This paper aims to improve trust in a large collection of Web data, given a specific domain. Obtaining a large collection of opinions from unbiased and trustworthy sources is a challenge. The authors focus on assessing trust and neutrality by selecting relevant and trustworthy corpora. In order to evaluate trust, a credibility score among multiple sources of content is computed. This is later used to compute a utility score. Trust refers to a wide variety of aspects of a Web site, including those that might make a user distracted or those that contain famous authoritative sources. Neutrality refers to opinions that are based on facts. Oh the other hand, bias relies on assaults and dishonest opinions that do not relate to facts.

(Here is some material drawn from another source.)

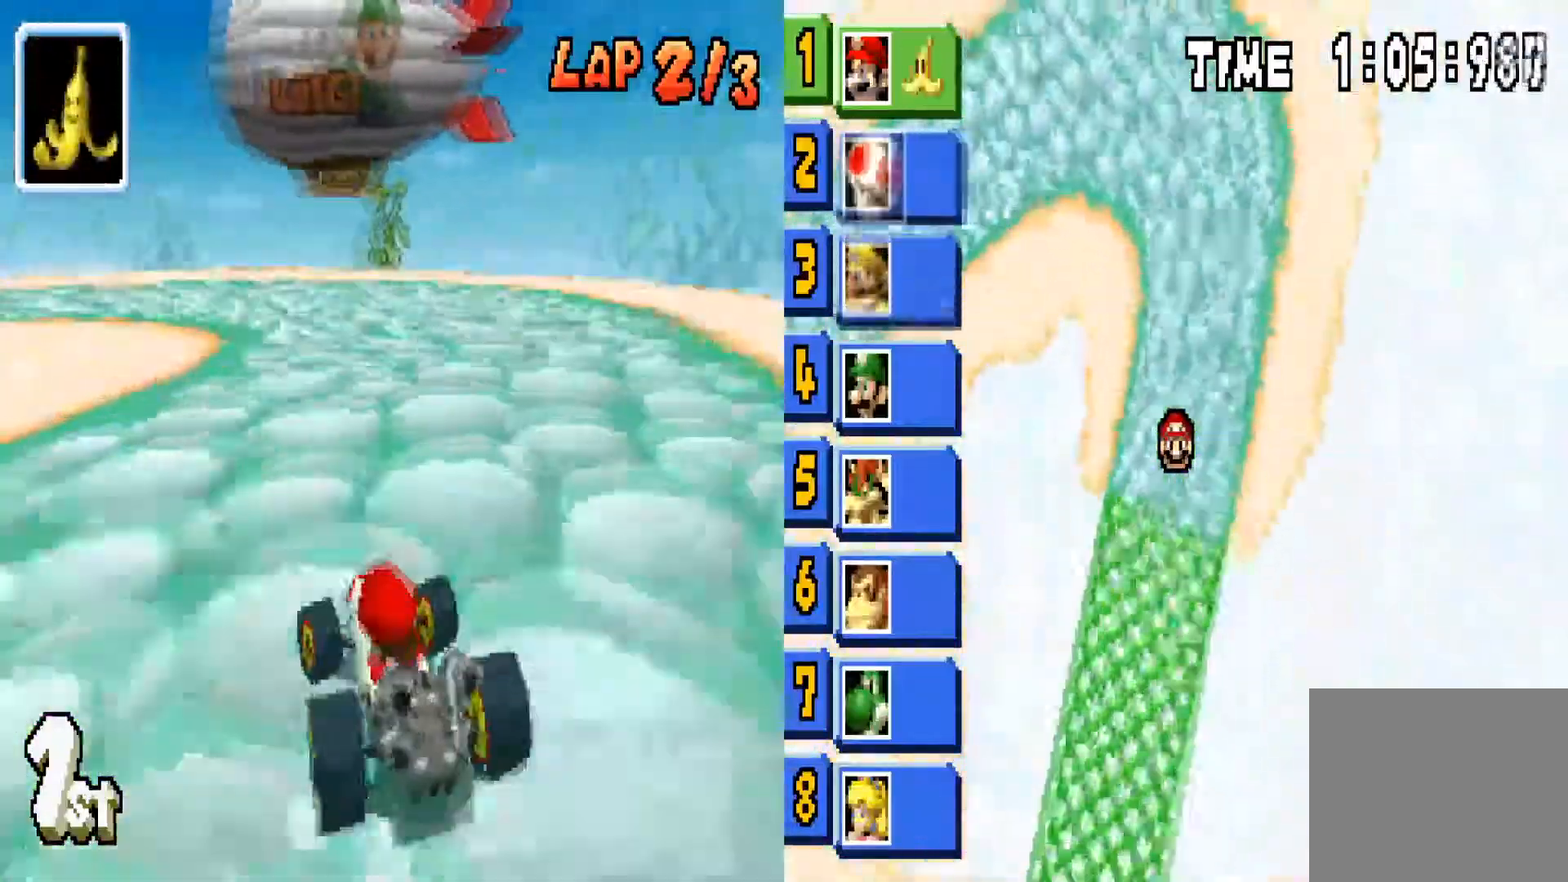
{"buttons": ["CIRCLE"], "left_stick": "center", "right_stick": "center", "events": [[200, "R1", "up"], [500, "left_stick", "center"]]}
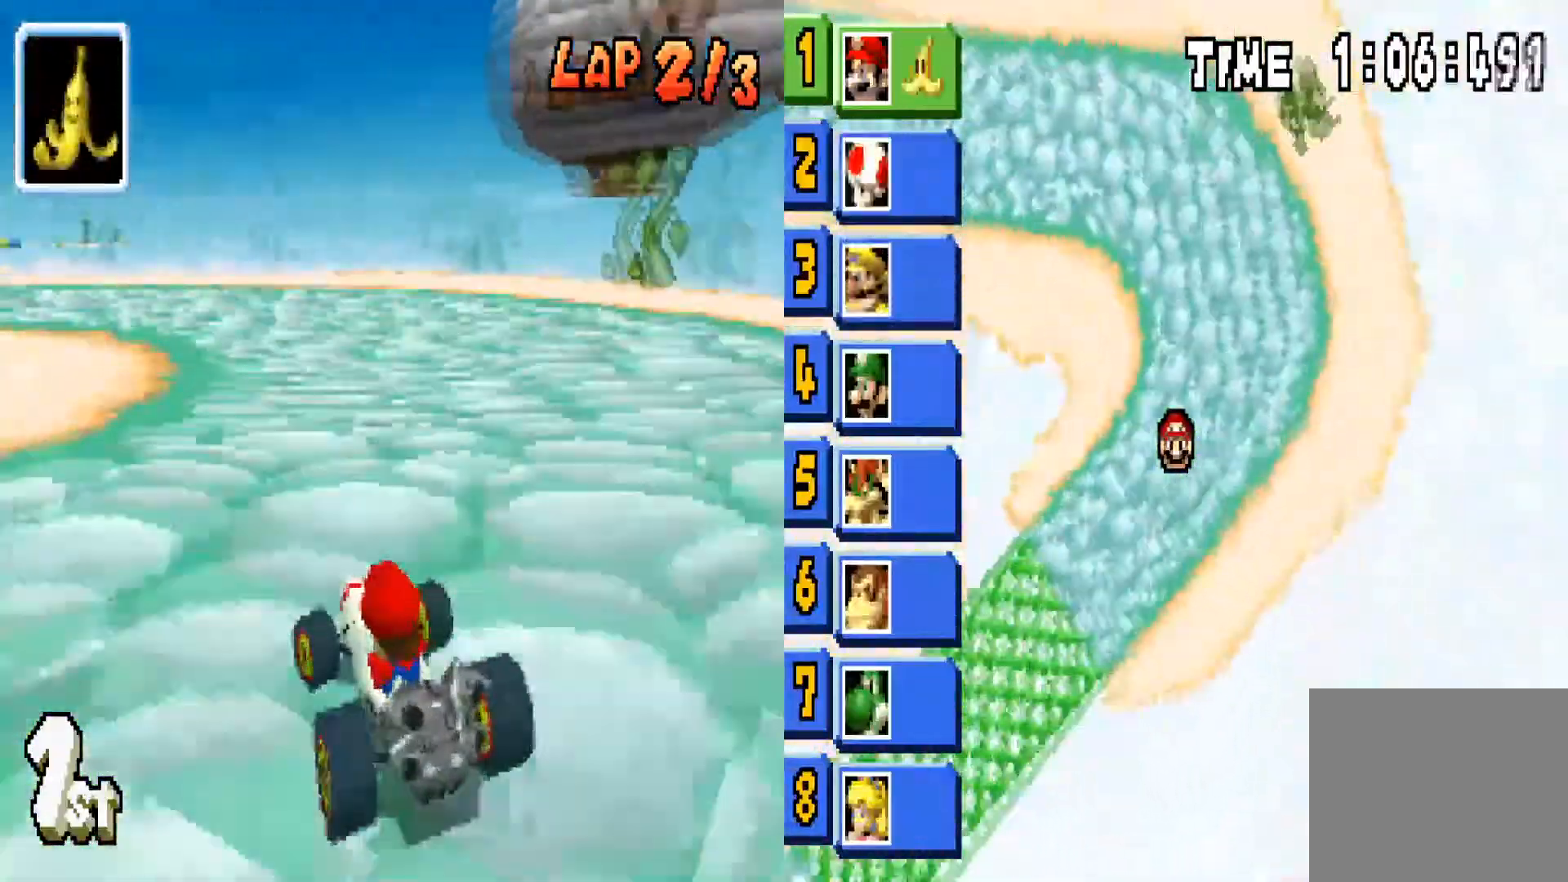
{"buttons": ["CIRCLE"], "left_stick": "left", "right_stick": "center", "events": [[267, "left_stick", "left"]]}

The approach is three-fold: compile approximately 1,000 bags of concepts from words via biclustering; use feature selection and weighting in the training set; and use the support vector machine (SVM) classifier to apply late fusion.

The dataset used in this evaluation was created for the ECML/PKDD Knowledge Discovery Challenge 2010 on Web Quality. It represents a large collection of annotated Web hosts that were labeled by a few institutions, including the Hungarian Academy of Sciences, the Internet Memory Foundation, and L3S Hannover. The dataset contains 23 million pages on 190,000 hosts in the .eu domain. As a first step, the authors’ biclustering method uses a variation of Dhillon’s information co-clustering algorithm with Jensen-Shannon divergence. This is a bidirectional algorithm that clusters Web hosts and words at the same time. Standard evaluation metrics, such as the area under the ROC curve or the normalized discounted cumulative gain (nDCG), are employed. The results show an improvement of 3 to 10 percent over the best previous nDCG results for neutrality, bias, and trustworthiness.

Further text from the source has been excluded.